The Fiduciary Standard – Peace of Mind for American Investors
Wednesday, November 17th, 2010 by Cass Chappell, CFP®
“We must hold ourselves strictly accountable. We must provide the people with a vision of the future.” – Barbara Jordan
One part of the recent Dodd-Frank Bill (a.k.a. Financial Regulation) required the SEC to conduct a 6 month study into the standards of care which broker-dealers and investment advisors apply to their customers, and report to Congress on the results in January of 2011.
After the findings are presented, the SEC is expected, but not required, to set rules to provide that “the standard of conduct for all broker-dealers and investment advisors, when providing personalized investment advice, shall be to act in the best interest of the customer without regard to the financial or other interest of the broker-dealer or advisor providing the advice.”
As I’ve stated before, this is a GREAT recommendation and one that will certainly only help to protect investors who are seeking financial and investment advice from professionals. Why should investors expect anything less than working with an advisor that has their best interests in mind?
As it stands now, registered investment advisors (RIAs) and advisors regulated by the Securities and Exchange Commission (SEC) are bound, by the Investment Advisers Act of 1940, to a fiduciary standard that boils down to a duty to disclose “all material facts” and “employ reasonable care to avoid misleading” clients.
Stock brokers and registered representatives (RR’s) are regulated by a separate entity, FINRA, and must conform to the Securities Act of 1933 and the Securities Exchange Act of 1934. They are expected to make recommendations based on the “suitability” to the buyer. This would include cost considerations and the buyer’s experience with the securities in question.
Let me be VERY clear. Just because someone is an RR and not an RIA does not automatically make that advisor dishonest. Likewise, being an RIA doesn’t guarantee that they are a saint. Remember, Bernie Madoff was an RIA. At the end of the day, each category has its share of good and bad professionals. This potential extension of the fiduciary standard should be exciting for those of us who adhere ourselves to these higher standards, but scary for those who would rather not.
Many advisors (like Charles and I) actually have the ability to act either as an RIA when we work for fees (fiduciary standard) or as a registered representative in the limited cases where we work for a commission (suitability standard). We should be bound by the same standard of care in either case, right? Of course we should!

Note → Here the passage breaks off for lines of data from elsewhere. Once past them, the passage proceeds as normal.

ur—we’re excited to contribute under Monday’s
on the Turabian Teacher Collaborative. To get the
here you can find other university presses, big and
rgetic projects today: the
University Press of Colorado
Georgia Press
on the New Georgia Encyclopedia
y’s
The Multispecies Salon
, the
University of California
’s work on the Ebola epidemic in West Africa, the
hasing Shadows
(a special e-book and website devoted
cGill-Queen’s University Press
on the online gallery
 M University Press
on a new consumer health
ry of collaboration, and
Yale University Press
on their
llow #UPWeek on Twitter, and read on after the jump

Interestingly, most Americans are unaware that potentially applying the fiduciary standard to all financial professionals is part of the Financial Regulation bill, nor do they understand that all “financial planners,” “financial advisors,” “financial consultants,” “account executives,” etc, ARE NOT HELD TO THE SAME STANDARD.

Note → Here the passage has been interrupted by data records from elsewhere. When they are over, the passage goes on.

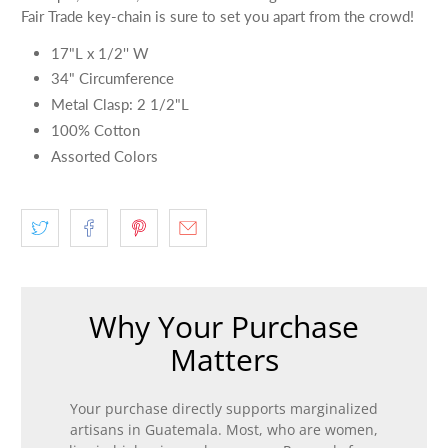
Fair Trade key-chain is sure to set you apart from the crowd!
17"L x 1/2'' W
34" Circumference
Metal Clasp: 2 1/2"L
100% Cotton
Assorted Colors
Why Your Purchase
Matters
Your purchase directly supports marginalized
artisans in Guatemala. Most, who are women,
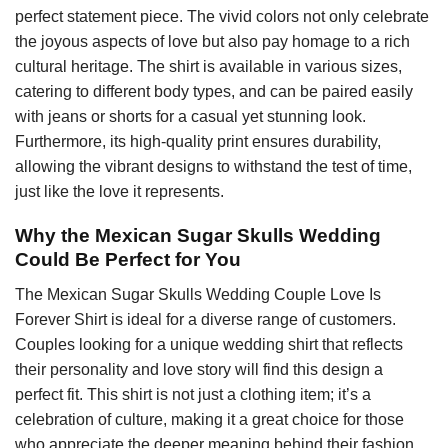
perfect statement piece. The vivid colors not only celebrate
the joyous aspects of love but also pay homage to a rich
cultural heritage. The shirt is available in various sizes,
catering to different body types, and can be paired easily
with jeans or shorts for a casual yet stunning look.
Furthermore, its high-quality print ensures durability,
allowing the vibrant designs to withstand the test of time,
just like the love it represents.
Why the Mexican Sugar Skulls Wedding
Could Be Perfect for You
The Mexican Sugar Skulls Wedding Couple Love Is
Forever Shirt is ideal for a diverse range of customers.
Couples looking for a unique wedding shirt that reflects
their personality and love story will find this design a
perfect fit. This shirt is not just a clothing item; it’s a
celebration of culture, making it a great choice for those
who appreciate the deeper meaning behind their fashion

But to their defense, why should they know that? When you seek help from a high level professionals, like a physician or a lawyer, shouldn’t you assume that you are receiving care based on your needs, not just having procedures done that will fill up the doctor’s quota?

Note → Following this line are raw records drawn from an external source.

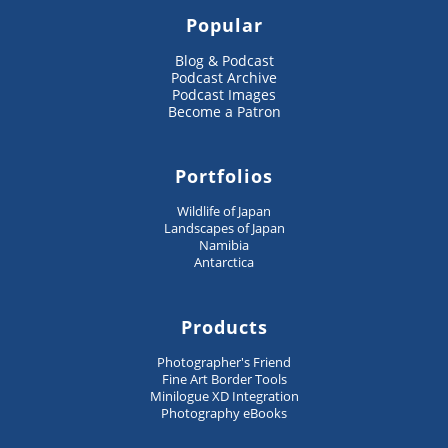
Popular
Blog & Podcast
Podcast Archive
Podcast Images
Become a Patron
Portfolios
Wildlife of Japan
Landscapes of Japan
Namibia
Antarctica
Products
Photographer's Friend
Fine Art Border Tools
Minilogue XD Integration
Photography eBooks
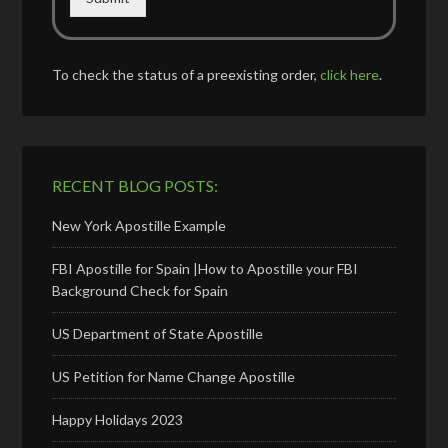
To check the status of a preexisting order,
click here
.
RECENT BLOG POSTS:
New York Apostille Example
FBI Apostille for Spain |How to Apostille your FBI
Background Check for Spain
US Department of State Apostille
US Petition for Name Change Apostille
Happy Holidays 2023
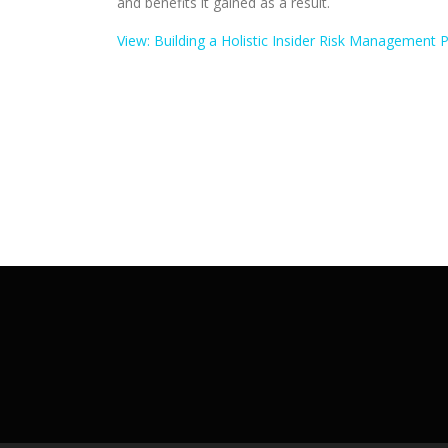
and benefits it gained as a result.
View: Building a Holistic Insider Risk Management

It’s for this reason that all financial professionals should be held to the same standard. If we are going to truly help people reach their retirement goals, live better lives and have less stress when it comes to their family’s financial futures, then we need to hold ourselves to the highest of standards.
The consumer must confidently know that their advisor is supposed to be acting solely in their interest. Only then will we be able to create a level of trust synonymous with that of the family doctor, and not a salesman.